A building contract is a legal agreement between a builder and a client that outlines all the costs and details involved in a project. In Queensland, any construction work greater than $3,300 means a building contract is necessary to guarantee the protection of all parties.
While each building contract does differ, there are a few common requirements. Whether you’re building a brand-new custom home or simply renovating or extending your existing house, look out for the following in your next building contract:
A building contract is a legal requirement, so it’s important to ensure that all of the details are correct. Make sure your name is spelt correctly and the builders business name, license number and ABN are included and accurate.
Be sure to check that the date of the contract is also correct, and a construction time frame is specified and realistic. Once you sign the contract, you will have a 5-business day cooling off period, after which it will become a legal document. You want to ensure even the most basic details are accurate.
Detailed Overview of Works
Your contract should include a clearly stated analysis of the works involved. This includes everything from demolition work (if necessary) and early construction, to electrical, plumbing works and painting.
Make sure your contract also includes a copy of your building plans and a section that states the works will be completed according to these plans. There should also be a clause stating any variations or changes to the original contract price must be provided in writing and signed by both the builder and the client.
Consumer Building Guide
In Queensland, all builders are legally required to supply a client with the Consumer Building Guide to read before signing a contract. This guide provides a comprehensive overview of what to look out for before signing, including double checking documents, special and general conditions, the builders licence and licence history, the contract cost, start and finish dates and legal obligations.
The guide includes a helpful checklist that allows you to ensure you’ve covered everything before signing.
Your contract should include the final agreed upon cost of your project. Ideally, when it comes to the contract stage you will have chosen as many selections as possible to ensure this final cost is as realistic as it can be.
If you can’t finalise your specific selection, your contract can allocate prime cost allowances for some fittings and fixtures, however these allowances could possibly be for base level items. If you do decide on more expensive appliances, fixtures or fittings, make sure you allow for the difference on top of the contract price.

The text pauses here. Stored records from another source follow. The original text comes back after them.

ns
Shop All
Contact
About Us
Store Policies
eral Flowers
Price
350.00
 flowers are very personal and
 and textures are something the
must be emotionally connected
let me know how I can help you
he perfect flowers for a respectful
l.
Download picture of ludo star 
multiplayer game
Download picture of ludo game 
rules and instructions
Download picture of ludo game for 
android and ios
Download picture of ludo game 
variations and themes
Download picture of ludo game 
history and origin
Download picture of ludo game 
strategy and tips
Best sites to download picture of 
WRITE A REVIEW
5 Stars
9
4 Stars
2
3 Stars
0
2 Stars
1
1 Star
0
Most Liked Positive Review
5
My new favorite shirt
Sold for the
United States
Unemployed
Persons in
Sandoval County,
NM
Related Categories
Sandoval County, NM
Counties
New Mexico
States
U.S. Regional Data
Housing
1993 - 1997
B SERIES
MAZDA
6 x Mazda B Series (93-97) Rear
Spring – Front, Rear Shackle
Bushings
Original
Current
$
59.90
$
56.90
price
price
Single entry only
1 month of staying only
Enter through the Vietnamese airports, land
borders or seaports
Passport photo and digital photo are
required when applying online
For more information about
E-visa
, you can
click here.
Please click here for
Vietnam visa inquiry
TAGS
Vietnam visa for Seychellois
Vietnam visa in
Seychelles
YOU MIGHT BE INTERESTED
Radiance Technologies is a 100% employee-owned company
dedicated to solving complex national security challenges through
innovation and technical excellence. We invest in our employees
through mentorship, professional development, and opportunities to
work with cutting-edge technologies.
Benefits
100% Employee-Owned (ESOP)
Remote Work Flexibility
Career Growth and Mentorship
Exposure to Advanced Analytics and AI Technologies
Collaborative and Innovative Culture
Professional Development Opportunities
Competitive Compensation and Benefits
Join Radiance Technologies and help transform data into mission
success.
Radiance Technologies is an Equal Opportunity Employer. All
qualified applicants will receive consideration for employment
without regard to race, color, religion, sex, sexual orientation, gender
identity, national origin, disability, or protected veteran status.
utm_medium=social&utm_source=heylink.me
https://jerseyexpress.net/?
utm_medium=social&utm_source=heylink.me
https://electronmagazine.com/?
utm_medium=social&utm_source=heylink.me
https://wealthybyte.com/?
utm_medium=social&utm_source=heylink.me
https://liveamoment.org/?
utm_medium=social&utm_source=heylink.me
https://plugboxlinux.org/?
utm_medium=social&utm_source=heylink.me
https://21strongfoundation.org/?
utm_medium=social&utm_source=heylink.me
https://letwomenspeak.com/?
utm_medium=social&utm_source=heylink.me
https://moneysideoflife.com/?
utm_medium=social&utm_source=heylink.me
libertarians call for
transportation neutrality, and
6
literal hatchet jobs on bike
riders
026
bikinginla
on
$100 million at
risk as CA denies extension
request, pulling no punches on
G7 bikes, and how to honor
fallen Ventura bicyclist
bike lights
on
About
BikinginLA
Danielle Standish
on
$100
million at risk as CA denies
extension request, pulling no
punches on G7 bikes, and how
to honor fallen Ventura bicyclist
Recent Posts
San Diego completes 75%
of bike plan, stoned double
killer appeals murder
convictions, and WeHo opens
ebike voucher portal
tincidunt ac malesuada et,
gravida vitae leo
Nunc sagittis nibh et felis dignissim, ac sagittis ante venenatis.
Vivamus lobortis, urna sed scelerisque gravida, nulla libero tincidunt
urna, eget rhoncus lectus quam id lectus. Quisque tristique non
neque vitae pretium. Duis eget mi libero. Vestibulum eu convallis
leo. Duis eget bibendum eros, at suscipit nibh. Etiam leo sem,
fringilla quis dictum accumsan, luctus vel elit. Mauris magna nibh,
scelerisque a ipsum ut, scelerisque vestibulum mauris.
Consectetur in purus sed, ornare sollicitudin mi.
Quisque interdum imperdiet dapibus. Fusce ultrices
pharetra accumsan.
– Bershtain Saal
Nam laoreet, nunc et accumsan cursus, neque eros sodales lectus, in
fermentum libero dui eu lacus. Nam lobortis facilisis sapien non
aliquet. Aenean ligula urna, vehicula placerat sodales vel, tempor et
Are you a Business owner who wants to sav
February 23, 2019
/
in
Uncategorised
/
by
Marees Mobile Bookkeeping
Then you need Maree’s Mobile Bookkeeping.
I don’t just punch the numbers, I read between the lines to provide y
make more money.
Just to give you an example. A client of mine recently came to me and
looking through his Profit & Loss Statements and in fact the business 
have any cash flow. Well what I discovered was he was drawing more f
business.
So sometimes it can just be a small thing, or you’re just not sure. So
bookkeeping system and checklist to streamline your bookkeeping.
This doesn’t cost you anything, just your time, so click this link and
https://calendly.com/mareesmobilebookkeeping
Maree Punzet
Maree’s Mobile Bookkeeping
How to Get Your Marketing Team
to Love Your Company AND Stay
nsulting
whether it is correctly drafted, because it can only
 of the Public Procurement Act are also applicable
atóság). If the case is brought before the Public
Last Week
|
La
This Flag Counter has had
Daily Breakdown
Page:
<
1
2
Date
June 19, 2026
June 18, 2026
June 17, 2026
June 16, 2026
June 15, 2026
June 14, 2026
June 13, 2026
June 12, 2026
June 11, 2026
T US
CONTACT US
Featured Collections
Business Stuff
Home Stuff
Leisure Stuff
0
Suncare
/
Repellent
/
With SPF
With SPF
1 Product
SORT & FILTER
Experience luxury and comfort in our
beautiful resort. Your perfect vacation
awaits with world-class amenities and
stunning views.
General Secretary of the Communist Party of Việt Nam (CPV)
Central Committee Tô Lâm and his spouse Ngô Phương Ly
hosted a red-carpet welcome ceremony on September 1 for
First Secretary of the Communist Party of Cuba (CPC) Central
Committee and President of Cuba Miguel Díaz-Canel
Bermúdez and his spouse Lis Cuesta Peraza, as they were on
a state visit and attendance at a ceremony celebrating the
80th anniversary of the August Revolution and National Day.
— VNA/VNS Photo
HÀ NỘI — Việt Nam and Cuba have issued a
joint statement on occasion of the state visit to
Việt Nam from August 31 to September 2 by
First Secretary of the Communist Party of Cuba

As well as the total cost, your contract should also include a schedule of payments and a due stage for each instalment. Often payment will be required after the completion of each stage, but this can vary between builders.
It’s important to double check that your builder is covered by Home Warranty Insurance (QBCC Insurance) before you sign your contract. It is in the best interest of both you and your builder to ensure they are fully covered by insurance.
If you are undertaking a renovation or extension project, make sure to contact your own insurance company to ensure your existing structure is covered.
If you’re unsure about something in your building contract, it’s best to acquire legal advice before signing. Remember that once signed, your contract becomes a legally binding document and you will be required to pay all stated costs provided works are completed as described.
When it comes to the contract stage, always take your time. Be very wary of the builder who rushes you into signing a contract or tells you not to worry about missing details. This is never a good way to begin a legal partnership.